Seeing him on the court, you’re not going to know. Sessoms is practically beloved within local hoops circles, including by opposing coaches, for all sorts of reasons.

“He’s such a great kid,” said his Team Final travel-team coach, Aaron Burt.

Sessoms noted in 2017 how he took the Shipley entrance test as a seventh-grader but he didn’t quite pass muster. They graded the test 1 to 9, Sessoms said, and his vocabulary was a 3 or 4 — “I had to get that up.” So he grabbed books from his teacher and from the library — “I had to,” Sessoms said — to study vocabulary words. “I had to pick that up. Root words, you have to get definitions from roots, stuff like that.”

He was identified as a candidate for this path not just because of his basketball skills, but his maturity. There wasn’t money for a tutor, he just did it. The next year, the test score was up, Sessoms was accepted, and Shipley “mulled over quite a while that summer,’’ D’Ambrosio said, whether to hold him back a year, until administrators decided this guy was too mature to hold back.

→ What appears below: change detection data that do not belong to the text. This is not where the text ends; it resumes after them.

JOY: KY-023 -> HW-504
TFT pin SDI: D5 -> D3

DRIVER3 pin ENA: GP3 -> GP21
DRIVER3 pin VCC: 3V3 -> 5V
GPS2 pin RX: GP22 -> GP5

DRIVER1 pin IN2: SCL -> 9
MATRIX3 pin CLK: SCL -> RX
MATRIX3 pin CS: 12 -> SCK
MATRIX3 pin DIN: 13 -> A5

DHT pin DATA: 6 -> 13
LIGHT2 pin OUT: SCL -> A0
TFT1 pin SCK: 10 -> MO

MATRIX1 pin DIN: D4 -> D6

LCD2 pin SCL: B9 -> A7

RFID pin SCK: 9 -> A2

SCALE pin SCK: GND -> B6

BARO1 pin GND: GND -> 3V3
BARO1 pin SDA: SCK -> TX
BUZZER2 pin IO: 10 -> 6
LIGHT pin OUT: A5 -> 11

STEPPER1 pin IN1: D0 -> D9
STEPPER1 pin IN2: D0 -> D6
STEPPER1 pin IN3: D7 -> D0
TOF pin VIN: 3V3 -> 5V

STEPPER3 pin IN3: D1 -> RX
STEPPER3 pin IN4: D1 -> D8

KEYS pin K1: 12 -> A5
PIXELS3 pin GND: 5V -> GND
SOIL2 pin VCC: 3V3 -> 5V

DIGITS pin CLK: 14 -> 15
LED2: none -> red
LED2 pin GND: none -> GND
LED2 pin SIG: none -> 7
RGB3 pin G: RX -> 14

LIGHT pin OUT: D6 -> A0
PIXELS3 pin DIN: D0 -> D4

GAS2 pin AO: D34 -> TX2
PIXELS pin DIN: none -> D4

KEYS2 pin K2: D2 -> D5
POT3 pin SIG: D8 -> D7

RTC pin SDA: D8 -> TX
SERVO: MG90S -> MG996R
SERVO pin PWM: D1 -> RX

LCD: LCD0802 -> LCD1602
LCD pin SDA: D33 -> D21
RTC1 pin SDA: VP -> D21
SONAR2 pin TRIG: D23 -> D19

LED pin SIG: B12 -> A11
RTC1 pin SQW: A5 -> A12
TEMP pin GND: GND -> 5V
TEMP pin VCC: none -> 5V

His former coach also noted an otherworldly confidence, no basketball obstacle too high. like at a Mill Creek summer league game when Sessoms knew he was taking the last shot. “Sam’s telling everyone, ‘Get your phones out,’” D’Ambrosio said, remembering a move that set up a winning three-pointer. His path to the Big Ten was not a straight line. I wrote about the path in 2017 when he went into the summer before his senior year at Shipley with no Division I offers.

“A lot of people think I should be mad,” Sessoms said at the time. “I just tell people, ‘Be patient, still have a lot of time.’”

“It’s almost to the point, I’m sweating this thing more than he is,” D’Ambrosio said that summer. “He tells me, ‘Be patient.’”

Soon enough, Binghamton made an offer, and Sessoms played two seasons there, averaged 17.8 points as a freshman, was America East rookie of the year, then scored 19.4 as a sophomore. The 6-footer then transferred to Penn State, averaged 8.2 points last season off the bench, and now is at 11.4 points a game, starting 10 of Penn State’s 19 games. His offensive efficiency is up and his three-point percentage is the highest of his career, 44.9.

All the coaching changes he’s been through, five coaches in six years if you go back to high school, adds to the degree of difficulty.

“Every coach brings different sets, different things they want,” Sessoms said.

That’s not a knock on the individual coaches. Different is just different. Like new Penn State coach Micah Shrewsberry … “He’s a good coach, knows exactly what he’s talking about on X’s and O’s.”

Once his playing days are over, could Sessoms see himself coaching?

“Nah, not coaching,” Sessoms said. “Something like helping kids from similar communities.”

But not coaching them? Sessoms doesn’t completely rule it out, just sees the process of getting to the point where you earn a decent salary as a climb. Now if somebody wants to offer him a job on a college staff right away, he says he’d listen. He’s not done playing, will keep doing so after college as long as he can get paid to do it.

This season, Sessoms sees Penn State doing good things, with a chance for more good things. Penn State couldn’t quite pull out a tug-of-war Saturday at Wisconsin, losing by 51-49, but Sessoms was the high scorer for either team with 14 points in 25 minutes.

To be clear: Sessoms doesn’t leave what happened behind … his brother means too much to him.

“Focusing on your loss can have negative effects as well,” he said. “It’s kind of hard to put effort into things.”

Among Sam Sessoms’ gifts … telling it like it really is.